1924 film by Robert F. Hill

Young Ideas is a 1924 American silent comedy film directed by Robert F. Hill and starring Laura La Plante, T. Roy Barnes, and Lucille Ricksen. It also featured an uncredited appearance of the future star Janet Gaynor.

==Plot==
As described in a film magazine, Octavia Lowden is the mainstay of a family consisting of Aunt Minnie, firmly convinced that she is "not long for this world," Eloise, a younger sister with a twisted disposition, Uncle Eph, who fought with General Grant at Appomattox, Bob, a kid brother with a sleep-and-mischief complex, and Grandma, the only regular sport in the outfit, but tied to her chair. Octavia is a photographer in Pritchett Spence's gallery and much, but hopelessly admired by Spence. With a family of sick people Octavia cannot give Spence a moment's attention. Finally he ventures to her house one Sunday afternoon, with such results that he is driven to a desperate trick. To get her away from her bloodsucking relatives, he sends her on an out-of-town assignment and then has a doctor friend quarantine the house.
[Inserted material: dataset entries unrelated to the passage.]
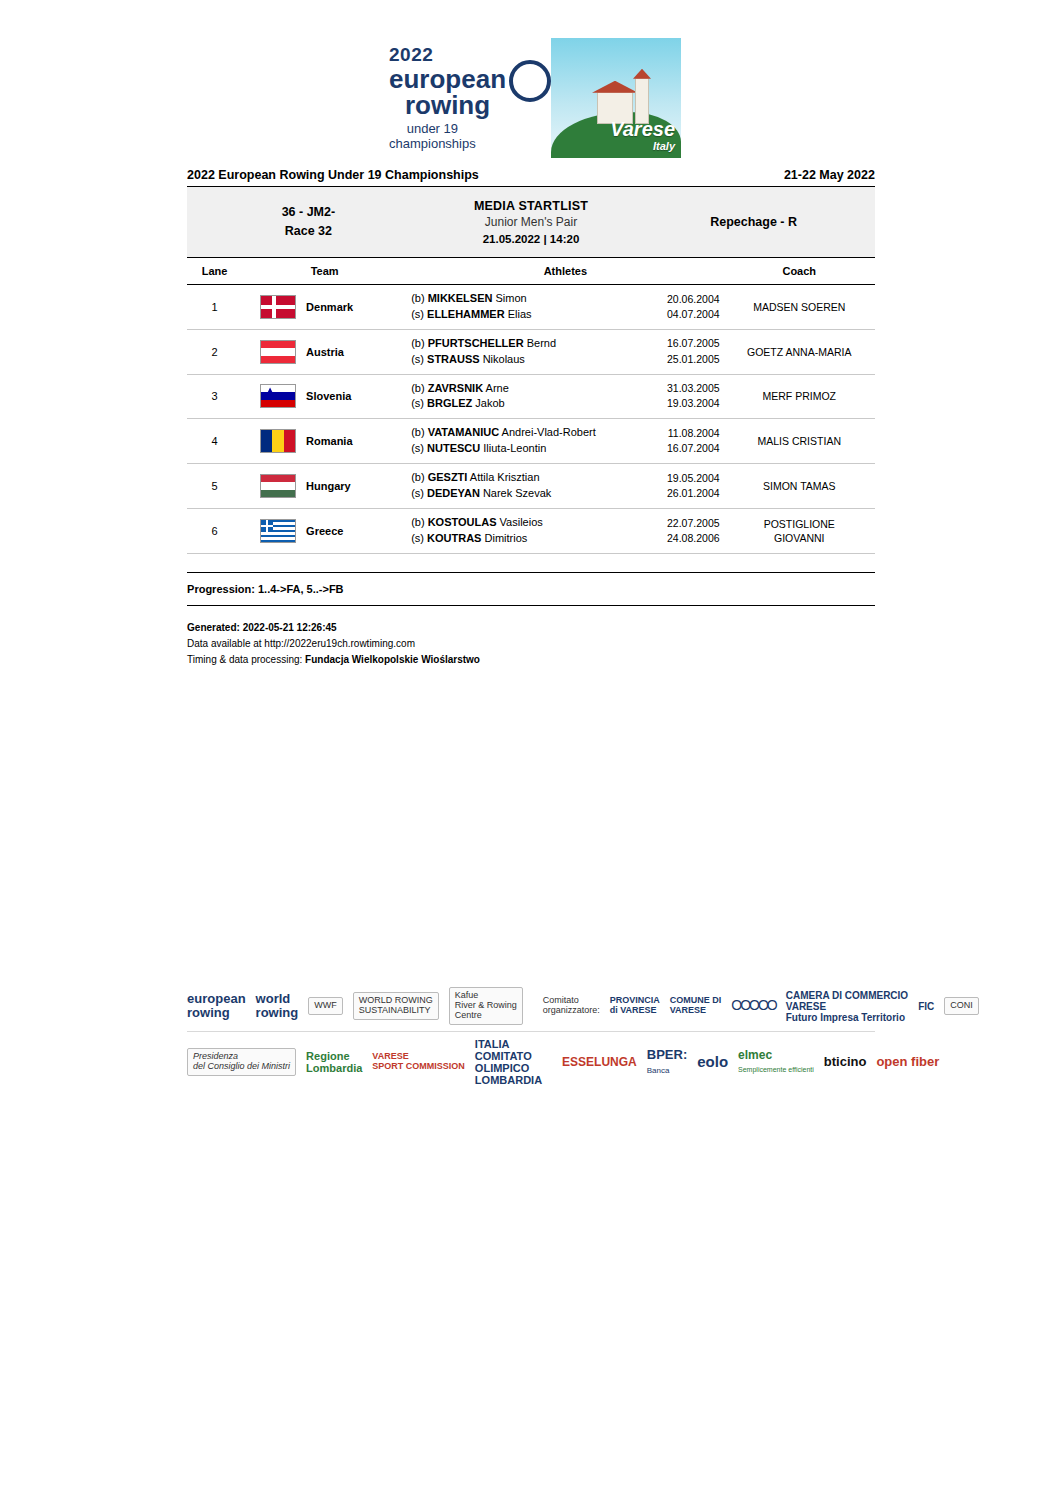2022
europeanrowing
under 19
championships
Varese Italy
2022 European Rowing Under 19 Championships
21-22 May 2022
36 - JM2-
Race 32
MEDIA STARTLIST
Junior Men's Pair
21.05.2022 | 14:20
Repechage - R
| Lane | Team | Athletes | Coach |
| --- | --- | --- | --- |
| 1 | Denmark | (b) MIKKELSEN Simon (s) ELLEHAMMER Elias 20.06.2004 04.07.2004 | MADSEN SOEREN |
| 2 | Austria | (b) PFURTSCHELLER Bernd (s) STRAUSS Nikolaus 16.07.2005 25.01.2005 | GOETZ ANNA-MARIA |
| 3 | Slovenia | (b) ZAVRSNIK Arne (s) BRGLEZ Jakob 31.03.2005 19.03.2004 | MERF PRIMOZ |
| 4 | Romania | (b) VATAMANIUC Andrei-Vlad-Robert (s) NUTESCU Iliuta-Leontin 11.08.2004 16.07.2004 | MALIS CRISTIAN |
| 5 | Hungary | (b) GESZTI Attila Krisztian (s) DEDEYAN Narek Szevak 19.05.2004 26.01.2004 | SIMON TAMAS |
| 6 | Greece | (b) KOSTOULAS Vasileios (s) KOUTRAS Dimitrios 22.07.2005 24.08.2006 | POSTIGLIONE GIOVANNI |
Progression: 1..4->FA, 5..->FB
Generated: 2022-05-21 12:26:45
Data available at http://2022eru19ch.rowtiming.com
Timing & data processing: Fundacja Wielkopolskie Wioślarstwo
european
rowing
world
rowing
WWF
WORLD ROWING
SUSTAINABILITY
Kafue
River & Rowing
Centre
Comitato
organizzatore:
PROVINCIA
di VARESE
COMUNE DI
VARESE
OOOOO
CAMERA DI COMMERCIO
VARESE
Futuro Impresa Territorio
FIC
CONI
Presidenza
del Consiglio dei Ministri
Regione
Lombardia
VARESE
SPORT COMMISSION
ITALIA
COMITATO
OLIMPICO
LOMBARDIA
ESSELUNGA
BPER:
Banca
eolo
elmec
Semplicemente efficienti
bticino
open fiber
Detectives keep Octavia and the other inmates of the house within, and of course Octavia worries over her fam- ily, all of them probably starving or dying. As a matter of fact, they are all — but Grandma — at work, facing a realization that they either work or starve. Meanwhile, Spence and Dr. Hiram Smith sit back and chuckle — until Grandma gets sick. Then Spence goes to the country place to bring Octavia home, and has to whip the very detectives he put around the house because they do not know him. But a skunk releases the "prisoners" and in a short time Octavia finds herself at home — and a strange home it is, with Bob in overalls and Eloise and Aunt Minnie in aprons. And then Spence seeks forgiveness for his "trick" and receives punishment extraordinary — a life sentence with Octavia.

==Preservation==
A print of Young Ideas is held at the EYE Film Institute Netherlands.

==Bibliography==
- Goble, Alan. The Complete Index to Literary Sources in Film. Walter de Gruyter, 1999.